* Richiesta assegnata A:
Nella meditazione sulla discesa all'inferno, a quali cose erano condannati i galeotti sulla galea? Elencale tutte.
* Richiesta assegnata B:
Prosegui la meditazione sulla discesa all'inferno dal punto in cui il testo si ferma.

* Testo fornito:
Considera, che per giunta di tanti mali, non solamente si dice di questi miseri, che « ad Inferna descendunt scendono all’inferno », ma che descendunt in puncto, cioè nello spazio sol di un momento breve. E però chi può dire, che mai sarà, fare con velocità tanto grande un passaggio tale, qual è da estremo ad estremo? Se quelle pene saranno sì intollerabili ancor a quei che vadano laggiù a capitar da qualche galea, dove perpetuamente menarono i loro giorni condannati al remo, al biscotto, al bastone, alla nudità; che sarà di quei delicati, che siano fin allora vivuti in tante delizie, e passino tutt’a un tempo dal trono alla schiavitudine, dalla ricchezza alla povertà, dal riso al pianto, dalle lascivie alle stragi? Perciò tu vedi, che nemmeno si dice, che « ad Inferna descendent — scenderan nell’Inferno », ma che « ad Inferna descendunt — scendono nell’Inferno », perchè spessissimo sull’atto stesso di quei loro sì lieti trattenimenti restano colti da una morte improvvisa, che gli rapisce. Non si dà tempo fra mezzo.
IV.

* Materiale:

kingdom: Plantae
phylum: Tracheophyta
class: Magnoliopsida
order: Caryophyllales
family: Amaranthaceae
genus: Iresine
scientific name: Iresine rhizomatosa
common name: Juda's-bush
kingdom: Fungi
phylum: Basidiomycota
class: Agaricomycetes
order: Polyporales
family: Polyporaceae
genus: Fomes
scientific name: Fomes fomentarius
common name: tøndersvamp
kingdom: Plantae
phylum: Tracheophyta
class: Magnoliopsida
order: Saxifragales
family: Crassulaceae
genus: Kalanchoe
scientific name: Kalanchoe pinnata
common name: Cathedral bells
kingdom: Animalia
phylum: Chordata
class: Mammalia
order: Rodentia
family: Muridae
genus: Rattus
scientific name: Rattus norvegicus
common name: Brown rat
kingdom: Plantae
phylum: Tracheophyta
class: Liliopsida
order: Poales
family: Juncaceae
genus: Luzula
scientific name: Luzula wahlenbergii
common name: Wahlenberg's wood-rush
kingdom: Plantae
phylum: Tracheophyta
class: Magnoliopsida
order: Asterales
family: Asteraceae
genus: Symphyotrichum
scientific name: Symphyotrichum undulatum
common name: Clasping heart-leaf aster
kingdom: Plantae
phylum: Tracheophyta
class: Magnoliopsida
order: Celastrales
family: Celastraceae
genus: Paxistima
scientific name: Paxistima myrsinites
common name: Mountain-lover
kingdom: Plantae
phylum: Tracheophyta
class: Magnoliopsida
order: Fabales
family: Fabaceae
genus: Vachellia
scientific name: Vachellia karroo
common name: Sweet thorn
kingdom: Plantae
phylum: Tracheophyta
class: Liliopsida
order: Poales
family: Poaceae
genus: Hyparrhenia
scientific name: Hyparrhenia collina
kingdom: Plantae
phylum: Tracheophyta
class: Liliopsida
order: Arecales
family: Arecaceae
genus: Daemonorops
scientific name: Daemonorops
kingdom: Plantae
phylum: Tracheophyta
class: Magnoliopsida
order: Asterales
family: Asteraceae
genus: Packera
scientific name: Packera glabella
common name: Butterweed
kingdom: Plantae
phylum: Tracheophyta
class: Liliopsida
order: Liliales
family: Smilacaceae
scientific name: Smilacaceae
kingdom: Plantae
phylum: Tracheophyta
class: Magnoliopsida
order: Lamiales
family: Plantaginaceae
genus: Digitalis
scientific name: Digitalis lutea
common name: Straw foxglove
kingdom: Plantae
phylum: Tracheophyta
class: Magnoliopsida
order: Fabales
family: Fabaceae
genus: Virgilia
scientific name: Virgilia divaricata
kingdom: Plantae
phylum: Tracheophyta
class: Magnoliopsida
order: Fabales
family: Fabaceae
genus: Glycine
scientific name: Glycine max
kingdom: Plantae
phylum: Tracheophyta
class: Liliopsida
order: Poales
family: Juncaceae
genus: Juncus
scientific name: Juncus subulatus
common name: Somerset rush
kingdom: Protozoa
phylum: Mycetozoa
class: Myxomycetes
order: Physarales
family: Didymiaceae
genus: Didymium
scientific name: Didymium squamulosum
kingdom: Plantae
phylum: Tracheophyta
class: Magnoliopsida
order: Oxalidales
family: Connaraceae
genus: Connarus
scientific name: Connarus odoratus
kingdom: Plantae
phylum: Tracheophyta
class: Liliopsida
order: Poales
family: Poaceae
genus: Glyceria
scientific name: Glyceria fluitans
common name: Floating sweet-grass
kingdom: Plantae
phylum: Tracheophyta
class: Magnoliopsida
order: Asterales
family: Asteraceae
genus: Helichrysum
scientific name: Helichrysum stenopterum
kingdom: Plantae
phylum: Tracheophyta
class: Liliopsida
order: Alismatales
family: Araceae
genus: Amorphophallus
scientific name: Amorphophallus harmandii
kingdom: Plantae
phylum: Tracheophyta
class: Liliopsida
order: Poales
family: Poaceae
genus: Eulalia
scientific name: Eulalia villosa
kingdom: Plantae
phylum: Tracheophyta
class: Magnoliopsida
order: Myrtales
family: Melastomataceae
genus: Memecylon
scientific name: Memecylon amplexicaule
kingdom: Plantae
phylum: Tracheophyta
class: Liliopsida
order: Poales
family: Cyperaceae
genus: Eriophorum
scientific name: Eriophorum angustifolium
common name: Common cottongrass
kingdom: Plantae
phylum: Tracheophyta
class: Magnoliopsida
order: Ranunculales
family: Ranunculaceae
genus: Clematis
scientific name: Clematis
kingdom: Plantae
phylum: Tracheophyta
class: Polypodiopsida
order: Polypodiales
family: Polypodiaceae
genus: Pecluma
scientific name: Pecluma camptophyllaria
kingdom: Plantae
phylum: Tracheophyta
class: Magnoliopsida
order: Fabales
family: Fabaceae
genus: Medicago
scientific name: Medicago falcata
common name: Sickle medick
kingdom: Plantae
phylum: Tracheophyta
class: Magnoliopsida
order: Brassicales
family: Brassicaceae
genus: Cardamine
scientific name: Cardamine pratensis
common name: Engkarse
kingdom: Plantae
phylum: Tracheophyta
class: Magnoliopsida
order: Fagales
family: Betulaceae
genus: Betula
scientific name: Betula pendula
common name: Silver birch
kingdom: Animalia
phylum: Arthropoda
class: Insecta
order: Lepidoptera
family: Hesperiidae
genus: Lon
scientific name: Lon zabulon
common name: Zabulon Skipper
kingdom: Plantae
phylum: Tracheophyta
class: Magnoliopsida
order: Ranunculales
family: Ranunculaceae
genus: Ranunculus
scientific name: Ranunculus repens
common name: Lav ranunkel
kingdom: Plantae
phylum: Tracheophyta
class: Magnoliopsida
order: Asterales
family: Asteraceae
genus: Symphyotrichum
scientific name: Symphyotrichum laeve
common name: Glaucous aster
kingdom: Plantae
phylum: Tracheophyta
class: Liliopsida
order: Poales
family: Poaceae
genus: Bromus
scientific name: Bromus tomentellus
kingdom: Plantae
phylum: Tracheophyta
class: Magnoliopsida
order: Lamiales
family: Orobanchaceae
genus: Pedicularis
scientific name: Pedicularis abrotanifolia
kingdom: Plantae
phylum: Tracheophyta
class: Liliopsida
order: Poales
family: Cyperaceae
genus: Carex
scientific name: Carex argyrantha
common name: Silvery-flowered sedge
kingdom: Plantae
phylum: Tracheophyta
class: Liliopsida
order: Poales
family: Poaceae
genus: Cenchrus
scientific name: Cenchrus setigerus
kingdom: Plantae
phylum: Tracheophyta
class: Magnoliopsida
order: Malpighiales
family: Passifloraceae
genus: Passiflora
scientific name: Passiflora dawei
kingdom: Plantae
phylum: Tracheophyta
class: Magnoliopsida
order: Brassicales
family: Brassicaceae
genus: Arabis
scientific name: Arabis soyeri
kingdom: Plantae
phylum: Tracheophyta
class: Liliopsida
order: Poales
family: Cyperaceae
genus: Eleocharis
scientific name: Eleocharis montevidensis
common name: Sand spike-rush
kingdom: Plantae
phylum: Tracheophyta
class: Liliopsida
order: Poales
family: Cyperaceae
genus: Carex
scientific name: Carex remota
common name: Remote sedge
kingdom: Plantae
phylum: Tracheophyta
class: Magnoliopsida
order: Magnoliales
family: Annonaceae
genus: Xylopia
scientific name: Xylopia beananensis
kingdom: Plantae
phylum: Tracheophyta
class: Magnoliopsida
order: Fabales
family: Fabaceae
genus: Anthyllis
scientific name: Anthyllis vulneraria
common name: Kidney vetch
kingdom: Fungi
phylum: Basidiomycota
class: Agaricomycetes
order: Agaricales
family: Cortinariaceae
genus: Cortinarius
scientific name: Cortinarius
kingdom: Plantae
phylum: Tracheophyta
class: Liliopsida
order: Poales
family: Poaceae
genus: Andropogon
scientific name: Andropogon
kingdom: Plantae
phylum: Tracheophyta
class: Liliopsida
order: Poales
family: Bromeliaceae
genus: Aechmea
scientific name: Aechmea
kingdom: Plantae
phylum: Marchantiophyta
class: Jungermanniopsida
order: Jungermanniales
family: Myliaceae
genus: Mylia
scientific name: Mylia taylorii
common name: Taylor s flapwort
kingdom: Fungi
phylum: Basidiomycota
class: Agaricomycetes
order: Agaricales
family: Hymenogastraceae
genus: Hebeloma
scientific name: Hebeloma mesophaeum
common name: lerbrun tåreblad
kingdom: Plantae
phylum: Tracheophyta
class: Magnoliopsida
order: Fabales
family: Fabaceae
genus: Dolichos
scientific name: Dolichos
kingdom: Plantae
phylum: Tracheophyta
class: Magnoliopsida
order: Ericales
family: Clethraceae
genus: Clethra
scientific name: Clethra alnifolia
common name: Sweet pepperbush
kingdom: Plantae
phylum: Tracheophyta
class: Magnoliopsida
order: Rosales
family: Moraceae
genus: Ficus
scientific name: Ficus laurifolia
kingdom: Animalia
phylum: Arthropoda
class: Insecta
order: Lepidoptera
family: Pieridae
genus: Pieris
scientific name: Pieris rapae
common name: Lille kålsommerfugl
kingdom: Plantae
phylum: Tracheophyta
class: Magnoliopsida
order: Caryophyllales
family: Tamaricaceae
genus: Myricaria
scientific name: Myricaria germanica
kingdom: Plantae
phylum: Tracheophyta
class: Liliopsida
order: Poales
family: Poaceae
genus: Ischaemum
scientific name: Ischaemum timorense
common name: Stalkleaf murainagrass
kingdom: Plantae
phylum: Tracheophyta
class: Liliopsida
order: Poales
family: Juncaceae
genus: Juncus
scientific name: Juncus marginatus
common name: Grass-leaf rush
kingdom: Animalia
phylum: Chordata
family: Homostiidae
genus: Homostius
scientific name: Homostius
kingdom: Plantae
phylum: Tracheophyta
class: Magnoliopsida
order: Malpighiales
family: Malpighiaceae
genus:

* Risultato A:
Il remo, il biscotto, il bastone e la nudità.

* Risultato B:
Considera d’onde nasca, che i miserabili facciano questo sì precipitoso passaggio, che qui si è detto. Non nasce da altro, che dal peso gravissimo dei peccati, di cui si caricano. Questo fa, che piombino « in puncto — sull’istante », perchè questo fa, che non ottengano spazio di ravvedersi innanzi alla morte, ma che muoiano in mezzo a quei loro peccati improvvisamente, e che così rovinino nell’Inferno prima che conoscano ancora di rovinarvi. Nota però, che non dicesi « ad Inferna mittuntur — vengono cacciati nell’Inferno », ma « ad Inferna descendunt — scendono nell’Inferno »; perchè il peso delle loro colpe medesime è quello, che giù li tira naturalmente. Tutte le cose vanno da sè al loro centro, senza bisogno di alcuno estrinseco impulso. E così le colpe vanno da sè prontamente a trovar le pene. Se pure non vogliam dire, che i miserabili « ad Inferna descendunt — scendono all’Inferno », perchè si sappia, che niuno va mai all’Inferno, se non vi vuole andare da se medesimo. Tu che vuoi fare? Sarà dunque vero, che non ti sappi finire ancor di risolvere a porti in salvo?